Crews this week were working to remove thousands of dead fish, clams and other animals from Lake Merritt ahead of a punishing heat wave that threatened to exacerbate the smell from thousands of decaying carcasses in the water.
About 1,200 pounds of dead fish were removed from the shores of the popular Oakland waterway Wednesday after the mass die-off over the last week. Their work, which was expected to continue Thursday, was prompted by one of San Francisco Bay’s largest toxic algae blooms in recent memory.
The heat that began Thursday — expected to topple high-temperature records by early next week — threatened to re-energize the outbreak of algae believed responsible for the die-off. Still, experts expressed cautious optimism that the outbreak may be receding.
“I’d like to think the worst is behind us, but we don’t know,” said Eileen White, executive officer of the San Francisco Bay Regional Water Quality Control Board. “It’s in Mother Nature’s hands at this point, and we’re in uncharted territory.”
The so-called “red tide” began when a specific type of phytoplankton, called heterosigma akashiwo — a species that has long been found in and around San Francisco Bay — started multiplying to unprecedented levels earlier this year. The first signs of trouble came as early as May 2022, when officials from Oakland Public Works and the water board first detected “low levels of contaminants associated with harmful algae blooms,” according to a release by Oakland Public Works.
Broader signs of an outbreak, however, don’t appear to have emerged until late July.
The organisms can flourish in nutrient-rich waters, Kudela said, particularly during the same sunny, hot weather that has visited the Bay Area in recent months. It’s particularly dangerous for fish, because it produces multiple substances — including at least one neurotoxin — that can affect fish gills. However, its toxins don’t typically spread beyond a fish’s gills, meaning that the rest of the fish is generally safe for other animals to eat.
Kudela said that it’s difficult to attribute a specific algae bloom to climate change, but scientists are increasingly seeing the types of conditions in which algae blooms thrive, including hotter weather and droughts that can reduce runoff from the nearby river deltas.

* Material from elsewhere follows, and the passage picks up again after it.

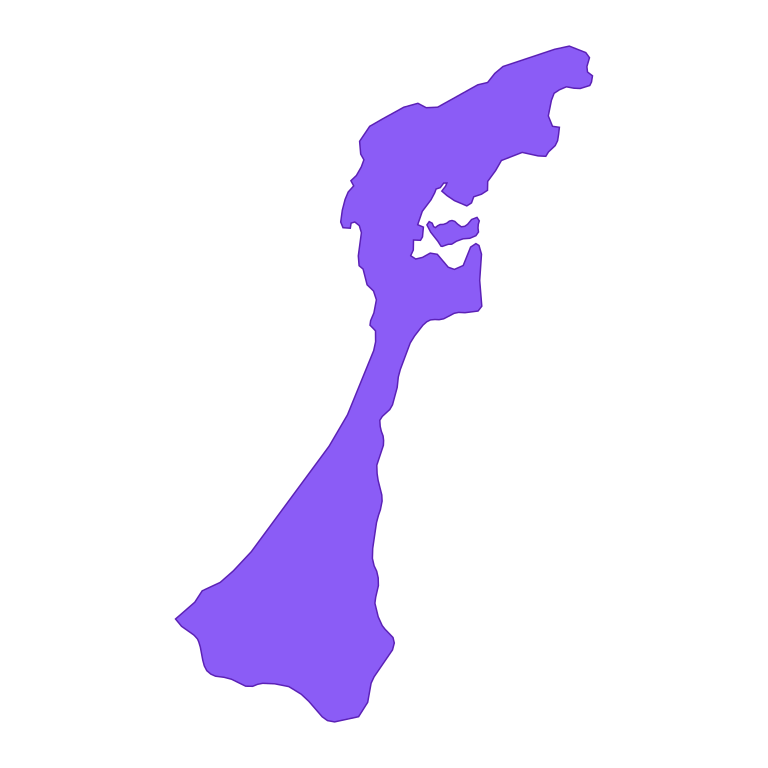 Ishikawa, Albers equal-area conic projection
{"feature_id": "JPN-1842", "entity_name": "Ishikawa", "entity_type": "Prefecture", "adm_level": 1, "iso_a3": "JPN", "parent_name": "Japan", "parent_adm1": "", "projection": "albers", "projection_center": [136.851, 36.797], "detail": "fine", "context": "isolated", "style": "filled", "palette": "violet", "viewbox_px": 768, "rotation_deg": 0, "n_neighbors": 0, "source": "natural_earth", "source_scale": "10m", "svg_char_len": 2779}
<svg xmlns="http://www.w3.org/2000/svg" viewBox="0 0 768 768"><path d="M175.5,619.0L194.8,602.2L202.2,590.8L220.2,582.4L233.4,570.8L251.2,551.8L329.1,446.2L347.5,414.8L373.7,350.6L375.6,341.8L375.5,330.9L372.9,328.1L370.0,325.2L370.6,320.7L373.9,312.9L376.4,299.8L373.5,291.0L367.1,284.8L363.1,269.1L359.1,265.7L358.3,255.9L361.4,232.7L359.3,225.6L354.8,222.0L351.1,223.1L350.3,228.2L343.0,227.7L340.7,222.0L342.3,210.2L345.1,199.4L348.2,192.0L353.7,185.9L350.9,180.7L356.4,175.5L361.3,166.9L363.9,159.8L360.7,154.1L359.6,141.3L369.7,126.3L382.4,119.0L403.8,107.2L417.9,103.3L426.2,107.7L437.6,107.2L477.8,84.8L487.6,82.5L494.8,73.4L503.0,66.5L554.6,49.3L569.3,46.1L585.8,52.6L589.5,57.7L586.9,66.6L587.5,72.0L592.5,75.8L591.5,82.0L589.8,85.5L580.2,88.5L573.9,88.2L566.4,86.8L559.4,89.8L554.1,93.3L551.4,100.4L548.3,115.9L552.5,126.3L559.4,127.3L558.6,134.3L557.6,140.7L555.2,145.6L548.5,151.9L545.8,156.3L538.1,155.9L522.2,152.4L501.4,160.5L495.6,170.6L487.7,181.4L487.5,190.3L481.5,194.2L473.7,196.8L471.5,202.9L466.8,205.9L454.4,200.6L447.0,195.6L441.8,191.1L445.6,186.1L446.9,183.0L443.7,183.1L440.3,187.6L436.1,189.0L434.7,192.8L431.0,199.8L422.3,211.3L417.7,224.7L423.4,227.1L422.5,236.9L420.5,240.3L413.5,240.0L413.3,250.0L410.7,255.7L415.7,259.0L422.5,257.4L430.2,253.1L437.3,254.3L448.2,267.2L454.4,269.4L463.2,265.5L470.6,247.1L475.9,243.6L479.0,245.5L481.5,254.2L479.7,280.4L481.8,306.2L478.1,311.0L477.5,311.1L465.0,312.7L458.6,312.4L454.2,313.3L443.7,318.8L439.1,319.7L434.9,319.5L430.5,319.9L426.7,321.8L422.9,325.2L414.6,335.9L410.2,343.0L400.3,369.5L398.3,377.0L397.2,387.4L392.5,404.8L389.8,409.5L382.3,416.4L379.8,420.3L380.2,426.4L381.3,431.2L383.1,436.0L383.6,440.5L383.4,445.3L376.8,465.2L377.1,473.5L378.1,480.3L381.8,495.0L382.1,501.1L380.4,509.7L378.5,515.2L376.5,522.6L372.7,548.5L372.4,558.4L374.1,565.8L376.7,571.2L378.2,577.9L378.4,585.6L375.7,597.2L374.9,603.2L378.2,616.8L382.2,625.6L385.0,629.2L393.0,637.5L394.3,643.0L392.5,649.9L374.1,676.8L371.1,683.2L367.7,702.3L358.6,716.7L334.6,721.9L327.5,720.6L322.2,716.8L308.8,701.3L301.2,694.2L288.8,686.6L274.7,683.8L262.7,683.3L257.6,684.3L252.7,686.3L245.7,686.2L231.4,679.2L224.1,677.3L215.5,676.2L210.8,674.1L206.8,670.7L204.3,665.9L202.8,660.3L200.3,647.0L198.8,642.0L197.5,639.0L195.1,636.3L193.7,634.9L181.5,626.3L180.8,625.4L175.5,619.0ZM479.3,220.9L478.3,224.2L478.0,228.0L478.5,232.0L475.9,235.7L469.8,238.3L463.1,238.8L456.5,241.2L451.7,244.2L448.2,244.3L442.3,246.4L441.0,246.2L437.8,241.2L430.7,232.2L426.9,224.9L429.2,221.6L432.2,223.2L433.6,226.6L435.4,227.6L437.6,225.8L440.1,224.5L443.4,224.4L446.7,223.2L449.4,221.1L452.0,220.5L454.8,221.4L457.6,224.1L461.3,226.8L464.8,226.3L467.6,224.3L471.6,219.5L477.0,217.4L479.3,220.9Z" fill="#8b5cf6" stroke="#5b21b6" stroke-width="1.5"/></svg>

“It’s sort of the combination of these favorable factors, and all of those are being driven by climate change,” Kudela said.
The first signs of an ensuing fish kill came late last week, when carcasses began washing ashore near Oakland and Alameda. Since then, thousands of dead fish have been found across the Bay, including sardines, striped bass, sturgeon, sharks and bat rays.
The California Department of Fish and Wildlife was working to quantify the extent of the die-off, though no figures had been released as of Thursday morning.
Recently, the bloom “seems to have basically crashed and receded, particularly in the South Bay,” said UC Santa Cruz ocean sciences Professor Raphael Kudela, who cited satellite imagery from the NOAA National Centers for Coastal Ocean Science. Where once the bloom covered almost all of the San Francisco Bay, the algae now appears concentrated near Sears Point to the north, and Coyote Hills Regional Park to the south.
Kudela said receding levels of algae offered both good and bad news for fish in the Bay. While lower levels of algae make it less likely that marine life could be fatally poisoned by the tiny phytoplankton, challenges could remain for fish as the algae disappear.
Bacteria eating away at the algae often causes dissolved oxygen levels in the water to plummet — potentially suffocating fish, particularly those living near the bottom of the Bay. Already, in some parts of the South Bay, for instance, oxygen levels have dropped to 10% of normal, Kudela said. Sturgeon and bat rays could be among the species most affected.
Once algae blooms begin to recede, they don’t often double-back and begin spreading once again. But that isn’t always the case, and officials were still trying to nail down exactly why this type of phytoplankton began spreading to such high levels in the first place.
“It’s probably more likely that if it’s going away, it’ll just keep going away,” Kudela said. “But there’s no saying, since we don’t know why it started in the first place.”